With the squad's struggles in the final third over the course of the season, a common refrain among the Liverpool fanbase has been "whither Suso?" With his sterling work for Almeria in Spain this season, it's easy to assume that having Suso around would make a lot of Liverpool's problems better, but... would it really be that easy?
First, let's look at the benefits of having Suso where he is. While it'd be nice to have him playing every week for a Premier League team in the more physical conditions of the English game, having him play every week in one of the top three leagues in the world is still plenty great, especially since it's a league that will allow him to hone his technical and creative skills which are the strong suit of his game. The fact that Liverpool managed to get him with a squad where he's quickly become the creative focal point is just gravy, because it's just going to help his development all the more.

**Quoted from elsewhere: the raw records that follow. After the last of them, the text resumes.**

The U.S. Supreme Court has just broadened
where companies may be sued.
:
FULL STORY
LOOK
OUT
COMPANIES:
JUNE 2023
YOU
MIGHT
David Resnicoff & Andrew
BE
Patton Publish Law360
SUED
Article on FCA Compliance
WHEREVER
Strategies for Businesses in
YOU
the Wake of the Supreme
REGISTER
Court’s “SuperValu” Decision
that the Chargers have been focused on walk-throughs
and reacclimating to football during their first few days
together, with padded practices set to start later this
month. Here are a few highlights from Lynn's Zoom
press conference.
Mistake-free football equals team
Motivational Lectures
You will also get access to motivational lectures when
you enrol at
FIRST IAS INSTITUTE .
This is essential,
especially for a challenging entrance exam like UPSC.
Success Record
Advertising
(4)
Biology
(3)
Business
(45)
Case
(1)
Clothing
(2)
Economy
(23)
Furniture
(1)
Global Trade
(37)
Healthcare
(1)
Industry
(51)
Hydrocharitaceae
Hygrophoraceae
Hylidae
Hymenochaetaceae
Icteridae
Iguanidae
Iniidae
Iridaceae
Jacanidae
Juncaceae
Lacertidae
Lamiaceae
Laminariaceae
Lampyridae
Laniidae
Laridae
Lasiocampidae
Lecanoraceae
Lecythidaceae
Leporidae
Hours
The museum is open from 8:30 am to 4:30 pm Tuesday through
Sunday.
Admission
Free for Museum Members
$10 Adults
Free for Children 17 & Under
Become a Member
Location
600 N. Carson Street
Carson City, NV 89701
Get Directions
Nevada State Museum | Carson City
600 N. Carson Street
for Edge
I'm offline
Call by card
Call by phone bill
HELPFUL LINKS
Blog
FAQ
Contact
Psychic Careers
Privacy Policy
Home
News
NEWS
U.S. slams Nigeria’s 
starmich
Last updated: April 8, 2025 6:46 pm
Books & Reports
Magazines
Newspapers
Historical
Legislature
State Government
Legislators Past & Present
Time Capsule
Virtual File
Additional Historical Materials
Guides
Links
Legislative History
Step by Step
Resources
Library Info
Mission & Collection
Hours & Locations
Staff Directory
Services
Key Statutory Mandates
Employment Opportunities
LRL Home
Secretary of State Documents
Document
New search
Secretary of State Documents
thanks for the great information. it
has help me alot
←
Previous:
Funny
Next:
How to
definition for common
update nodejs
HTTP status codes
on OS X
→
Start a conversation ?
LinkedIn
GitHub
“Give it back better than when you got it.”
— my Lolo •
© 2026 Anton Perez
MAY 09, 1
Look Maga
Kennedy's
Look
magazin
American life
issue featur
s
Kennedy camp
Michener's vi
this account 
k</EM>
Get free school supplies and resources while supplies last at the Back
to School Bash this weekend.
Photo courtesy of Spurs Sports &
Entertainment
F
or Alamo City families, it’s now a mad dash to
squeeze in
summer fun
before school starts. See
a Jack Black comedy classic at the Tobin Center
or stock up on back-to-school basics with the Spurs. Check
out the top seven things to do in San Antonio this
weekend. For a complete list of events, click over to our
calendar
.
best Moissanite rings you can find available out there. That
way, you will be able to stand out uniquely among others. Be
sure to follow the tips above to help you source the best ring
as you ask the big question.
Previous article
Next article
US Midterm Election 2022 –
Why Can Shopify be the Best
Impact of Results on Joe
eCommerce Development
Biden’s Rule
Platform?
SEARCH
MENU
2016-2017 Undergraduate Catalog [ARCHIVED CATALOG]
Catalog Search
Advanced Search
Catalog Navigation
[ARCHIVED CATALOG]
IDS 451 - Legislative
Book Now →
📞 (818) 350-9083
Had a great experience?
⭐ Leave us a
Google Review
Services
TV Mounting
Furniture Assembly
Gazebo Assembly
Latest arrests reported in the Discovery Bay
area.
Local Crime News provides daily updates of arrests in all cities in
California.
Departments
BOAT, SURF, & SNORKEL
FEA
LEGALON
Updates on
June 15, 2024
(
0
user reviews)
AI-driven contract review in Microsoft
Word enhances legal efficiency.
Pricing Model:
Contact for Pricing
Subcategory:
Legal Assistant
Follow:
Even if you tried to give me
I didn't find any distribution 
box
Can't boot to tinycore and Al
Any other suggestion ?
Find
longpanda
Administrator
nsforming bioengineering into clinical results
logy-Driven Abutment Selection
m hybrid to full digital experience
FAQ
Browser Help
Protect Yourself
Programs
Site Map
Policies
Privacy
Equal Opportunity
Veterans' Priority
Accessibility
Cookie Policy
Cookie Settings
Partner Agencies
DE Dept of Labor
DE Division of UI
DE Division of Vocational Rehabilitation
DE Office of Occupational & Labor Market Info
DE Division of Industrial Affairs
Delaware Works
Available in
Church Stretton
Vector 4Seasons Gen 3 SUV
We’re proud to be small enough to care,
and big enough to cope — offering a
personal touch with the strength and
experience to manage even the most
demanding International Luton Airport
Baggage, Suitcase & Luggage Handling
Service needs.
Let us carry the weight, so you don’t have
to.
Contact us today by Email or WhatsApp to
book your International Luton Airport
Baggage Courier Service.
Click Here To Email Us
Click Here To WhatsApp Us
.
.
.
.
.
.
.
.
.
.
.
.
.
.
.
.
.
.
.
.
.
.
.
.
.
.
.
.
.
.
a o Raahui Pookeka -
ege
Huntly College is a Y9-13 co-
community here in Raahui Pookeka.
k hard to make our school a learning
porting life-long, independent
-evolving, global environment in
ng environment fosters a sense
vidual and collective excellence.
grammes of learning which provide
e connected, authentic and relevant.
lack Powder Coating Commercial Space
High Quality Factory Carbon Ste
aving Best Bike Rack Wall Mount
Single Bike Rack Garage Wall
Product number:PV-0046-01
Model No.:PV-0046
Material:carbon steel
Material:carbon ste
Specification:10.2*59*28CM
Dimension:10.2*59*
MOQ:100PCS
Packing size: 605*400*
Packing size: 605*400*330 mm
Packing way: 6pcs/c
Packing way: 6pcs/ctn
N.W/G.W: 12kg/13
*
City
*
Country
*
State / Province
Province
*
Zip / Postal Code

As long as he stays healthy, Suso is probably looking at thirty-plus matches this season in La Liga, which will be absolutely massive for his development. A full season as a squad's playmaker in one of the most technically-oriented leagues in the world is exactly what a player like Suso needed, and it's already showing dividends. He's showing more patience and better decision-making than we've seen from him during his appearances last season. At the pace he's at, his worst-case scenario for next season is looking like a loan to a significant role in a mid-table EPL side next season, or a rotational gig in the first team in Liverpool.
So with that in mind, why should Liverpool have kept him around? For starters, having something approaching a like-for-like backup for Coutinho would have been handy. The lack of his creative presence in the lineup has been painfully obvious since he left the Swansea match holding his shoulder, and Suso arguably could have done more to ease that loss than anyone else on the roster. Plus, he would have given Brendan Rodgers another option behind Daniel Sturridge while Luis Suarez was out, allowing him to replace the misfiring Iago Aspas sooner than he did.
Past that, though, Suso would have been a backup. A good one, and one who could probably get regular substitute appearances when Liverpool is chasing goals late in games, but one who wouldn't see nearly as many games or minutes as he is in his current situation. Realistically, he'd get no more than ten starts, and maybe, maybe, 15 substitute appearances. While he'd be able to fill in the rest of the matches he'd lose with reserve league play, but that's not nearly as useful for development for Suso's development as lots and lots of top-flight minutes would be.
While having Suso around right now might be nice in the short-term, is it really worth harming his future development for that short-term gain? Especially when you consider that his long-term development helps the club's longer-term prospects, it becomes a much murkier picture. It's the club's job to make sure they handle and develop their assets as well as possible, and in this case, it seems like they've done so with Suso.